- **掲載本文**:
▼▼▼

2-3.a)晶析研究における欧米と豊倉先生との比較
(1)欧米の晶析研究
  豊倉先生の対応寄稿文のp-5の中段上から、『晶析工学は20世紀の半ばに欧米にて研究され、その理論は理学的な概念をベースに現象モデルが想定され、基礎的な現象の研究はほぼ確立されていた。』とある。私が城塚研で晶析をテーマに選んで修士を修了して社会人になるのが1970年であるから、晶析研究に付いてはこの年までの事しか判らない前提での話しだが、私の(不十分な勉強での)理解では、晶析現象から装置の設計の基本原理としてSaemanと Randolph/Larsonとの二つの文献が強い印象と共に記憶に残っている。私の記憶が正しければ、Saeman論文では完全混合層での粒径分布から線成長速度を測定できる式が導かれ、Randolph/Larson論文では微積分のライプニッツの定理を用いた純数学の式で粒径分布のバランスを取って晶析工学で使える式を導いていた。つまり図-3の三角形では中段の辺りの理論とか理論式からのモデリングに当っている。そしてこのモデルを実際の晶析装置へ適応して行くから三角形の上から下へ向く矢印の展開となっている。

(2)豊倉先生の晶析研究
  同様に対応寄稿文のp-5の下段の文章から以下の様な記述をされている。

▲▲▲

- **保存データ**:
▼▼▼

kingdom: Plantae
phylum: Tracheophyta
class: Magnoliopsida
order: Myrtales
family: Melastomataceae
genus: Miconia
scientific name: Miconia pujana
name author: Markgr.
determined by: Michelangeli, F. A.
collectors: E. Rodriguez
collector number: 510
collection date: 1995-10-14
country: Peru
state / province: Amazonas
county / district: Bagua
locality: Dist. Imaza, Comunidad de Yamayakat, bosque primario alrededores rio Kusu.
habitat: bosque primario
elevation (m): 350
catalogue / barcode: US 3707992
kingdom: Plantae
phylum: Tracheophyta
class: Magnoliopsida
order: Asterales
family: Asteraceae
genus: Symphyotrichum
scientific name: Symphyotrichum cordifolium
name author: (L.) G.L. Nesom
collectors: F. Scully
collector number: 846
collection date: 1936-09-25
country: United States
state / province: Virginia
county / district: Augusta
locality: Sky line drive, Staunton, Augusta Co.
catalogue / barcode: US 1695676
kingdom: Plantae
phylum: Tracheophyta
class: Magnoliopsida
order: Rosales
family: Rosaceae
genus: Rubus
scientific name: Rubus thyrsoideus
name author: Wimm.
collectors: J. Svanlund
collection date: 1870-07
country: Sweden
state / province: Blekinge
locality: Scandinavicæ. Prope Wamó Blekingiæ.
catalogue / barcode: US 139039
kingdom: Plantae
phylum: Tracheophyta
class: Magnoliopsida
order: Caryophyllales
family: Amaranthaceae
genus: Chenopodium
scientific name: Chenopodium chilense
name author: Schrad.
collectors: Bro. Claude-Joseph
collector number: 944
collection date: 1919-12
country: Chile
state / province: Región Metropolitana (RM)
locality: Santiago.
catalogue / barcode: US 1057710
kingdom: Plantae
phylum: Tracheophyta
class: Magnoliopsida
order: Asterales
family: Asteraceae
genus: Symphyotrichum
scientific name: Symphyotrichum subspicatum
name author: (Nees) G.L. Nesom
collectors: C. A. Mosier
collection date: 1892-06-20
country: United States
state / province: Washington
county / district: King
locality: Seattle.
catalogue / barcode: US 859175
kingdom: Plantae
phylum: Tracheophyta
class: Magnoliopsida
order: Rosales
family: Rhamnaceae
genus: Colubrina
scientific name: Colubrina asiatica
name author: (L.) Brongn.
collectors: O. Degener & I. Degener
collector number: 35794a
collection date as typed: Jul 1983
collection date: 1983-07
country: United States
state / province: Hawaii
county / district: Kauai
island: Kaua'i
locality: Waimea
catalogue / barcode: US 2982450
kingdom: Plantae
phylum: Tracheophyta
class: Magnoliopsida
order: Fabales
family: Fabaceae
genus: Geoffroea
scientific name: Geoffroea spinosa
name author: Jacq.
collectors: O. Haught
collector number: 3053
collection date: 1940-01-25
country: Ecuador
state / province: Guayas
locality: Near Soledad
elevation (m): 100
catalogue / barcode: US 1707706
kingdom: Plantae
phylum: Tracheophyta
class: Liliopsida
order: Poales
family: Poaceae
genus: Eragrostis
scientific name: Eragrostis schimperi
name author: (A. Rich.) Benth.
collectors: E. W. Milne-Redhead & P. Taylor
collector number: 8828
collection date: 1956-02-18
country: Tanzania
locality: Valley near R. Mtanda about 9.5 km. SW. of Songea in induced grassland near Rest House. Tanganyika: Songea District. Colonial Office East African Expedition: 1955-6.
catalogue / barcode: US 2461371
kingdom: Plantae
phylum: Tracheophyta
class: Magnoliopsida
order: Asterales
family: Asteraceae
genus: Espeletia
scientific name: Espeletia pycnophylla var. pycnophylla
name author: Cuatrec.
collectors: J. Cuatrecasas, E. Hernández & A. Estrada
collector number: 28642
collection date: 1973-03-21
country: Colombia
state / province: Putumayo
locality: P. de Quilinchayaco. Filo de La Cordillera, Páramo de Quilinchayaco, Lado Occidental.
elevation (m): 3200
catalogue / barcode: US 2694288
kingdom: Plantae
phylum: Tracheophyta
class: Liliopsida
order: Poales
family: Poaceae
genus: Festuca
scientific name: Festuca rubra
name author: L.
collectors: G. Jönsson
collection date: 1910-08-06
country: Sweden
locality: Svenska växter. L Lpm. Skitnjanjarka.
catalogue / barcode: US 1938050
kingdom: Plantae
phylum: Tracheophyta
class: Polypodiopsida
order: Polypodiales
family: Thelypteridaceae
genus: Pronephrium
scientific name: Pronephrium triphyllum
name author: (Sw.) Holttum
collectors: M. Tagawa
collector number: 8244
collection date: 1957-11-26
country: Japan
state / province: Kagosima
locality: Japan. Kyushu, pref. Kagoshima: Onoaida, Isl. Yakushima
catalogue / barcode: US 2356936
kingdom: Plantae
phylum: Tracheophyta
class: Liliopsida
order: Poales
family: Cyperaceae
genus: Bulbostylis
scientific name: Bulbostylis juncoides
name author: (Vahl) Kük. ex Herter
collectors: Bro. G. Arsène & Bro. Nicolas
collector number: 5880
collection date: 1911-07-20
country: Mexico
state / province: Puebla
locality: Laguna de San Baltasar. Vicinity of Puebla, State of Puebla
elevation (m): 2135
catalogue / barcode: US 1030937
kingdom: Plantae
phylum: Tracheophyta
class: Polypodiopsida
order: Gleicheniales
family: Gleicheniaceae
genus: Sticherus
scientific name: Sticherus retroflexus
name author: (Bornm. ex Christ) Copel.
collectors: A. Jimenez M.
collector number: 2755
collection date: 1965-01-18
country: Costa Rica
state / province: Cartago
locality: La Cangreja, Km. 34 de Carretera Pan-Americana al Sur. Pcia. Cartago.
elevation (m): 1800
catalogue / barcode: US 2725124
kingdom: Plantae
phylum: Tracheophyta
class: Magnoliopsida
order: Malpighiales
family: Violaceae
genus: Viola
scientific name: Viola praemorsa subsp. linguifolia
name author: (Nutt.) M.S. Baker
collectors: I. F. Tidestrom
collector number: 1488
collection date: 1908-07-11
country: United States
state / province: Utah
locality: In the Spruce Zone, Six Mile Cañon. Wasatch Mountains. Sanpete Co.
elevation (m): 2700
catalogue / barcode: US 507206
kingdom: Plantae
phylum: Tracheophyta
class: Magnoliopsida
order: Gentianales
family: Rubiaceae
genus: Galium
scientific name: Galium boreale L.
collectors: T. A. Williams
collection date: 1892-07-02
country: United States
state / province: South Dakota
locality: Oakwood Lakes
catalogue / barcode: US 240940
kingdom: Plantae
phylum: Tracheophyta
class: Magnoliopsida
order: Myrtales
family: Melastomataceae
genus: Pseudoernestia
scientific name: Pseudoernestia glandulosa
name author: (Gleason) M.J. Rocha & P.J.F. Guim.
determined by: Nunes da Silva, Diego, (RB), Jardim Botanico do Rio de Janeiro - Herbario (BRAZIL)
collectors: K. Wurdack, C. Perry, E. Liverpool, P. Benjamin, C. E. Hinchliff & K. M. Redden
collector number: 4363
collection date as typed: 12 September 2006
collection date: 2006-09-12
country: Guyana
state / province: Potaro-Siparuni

▲▲▲

- **課題一覧**:
**a)** 晶析研究の比較に関する本文のうち、「2-3.a)晶析研究における欧米と豊倉先生との比較」で始まり「同様に対応寄稿文のp-5の下段の文章から以下の様な記述をされている。」で終わる部分を、一字一句変えずに打ち直してください。
**b)** 晶析研究の比較に関する本文によると、筆者が修士を修了して社会人になったのは何年ですか。
**c)** 晶析研究の比較に関する本文を、最後の文の後から書き進めてください。

- **各課題の解答**:
**a)**
2-3.a)晶析研究における欧米と豊倉先生との比較
(1)欧米の晶析研究
  豊倉先生の対応寄稿文のp-5の中段上から、『晶析工学は20世紀の半ばに欧米にて研究され、その理論は理学的な概念をベースに現象モデルが想定され、基礎的な現象の研究はほぼ確立されていた。』とある。私が城塚研で晶析をテーマに選んで修士を修了して社会人になるのが1970年であるから、晶析研究に付いてはこの年までの事しか判らない前提での話しだが、私の(不十分な勉強での)理解では、晶析現象から装置の設計の基本原理としてSaemanと Randolph/Larsonとの二つの文献が強い印象と共に記憶に残っている。私の記憶が正しければ、Saeman論文では完全混合層での粒径分布から線成長速度を測定できる式が導かれ、Randolph/Larson論文では微積分のライプニッツの定理を用いた純数学の式で粒径分布のバランスを取って晶析工学で使える式を導いていた。つまり図-3の三角形では中段の辺りの理論とか理論式からのモデリングに当っている。そしてこのモデルを実際の晶析装置へ適応して行くから三角形の上から下へ向く矢印の展開となっている。

(2)豊倉先生の晶析研究
  同様に対応寄稿文のp-5の下段の文章から以下の様な記述をされている。

**b)** 1970年です。

**c)**
『連続工業晶析装置の生産対象の評価因子は、?.所望製品を?.所定量、?.安価に、?.安定生産する事で、その生産過程では生産装置周辺の、?.環境維持に対しても充分配慮する必要があった。ここで?.〜?.に列記した項目は豊倉が化学工場において稼働している晶析装置・操作法の設計や検討に提出したものです。その生産装置・操作の定量的な評価に実際に使用できる様に相関した関係式や設計線図も提出した。その使用に耐える測定法や相関式の研究は20世紀後半に成って行われたもので、その主なものは豊倉研究室で提出している。』とある。ここで?.〜?.の評価因子は現実のデータの一つであり、三角形の底辺に位置する具体的成果物に相当する様に思う。この具体的な成果物が判る様な関係式や設計線図を先生は多く考案されている。そしてtc-PMTもcrystallizationのPhenomena→ Model→ Theoryの順であるから全て三角形の下から上の理論を目指して行く上向き矢印と理解できる。豊倉先生のご退職記念号の『二十一世紀への贈り物』へのUlrich教授の寄稿文の中で評価された豊倉先生の研究スタイルも、豊倉先生の最終講義での主張もいつも起こっている現象にしっかり目を向けて、そこに立脚して論理を構築して居られる様に思う。この記念号からUlrich教授が評する豊倉先生の研究アプローチに対する記述を引用する。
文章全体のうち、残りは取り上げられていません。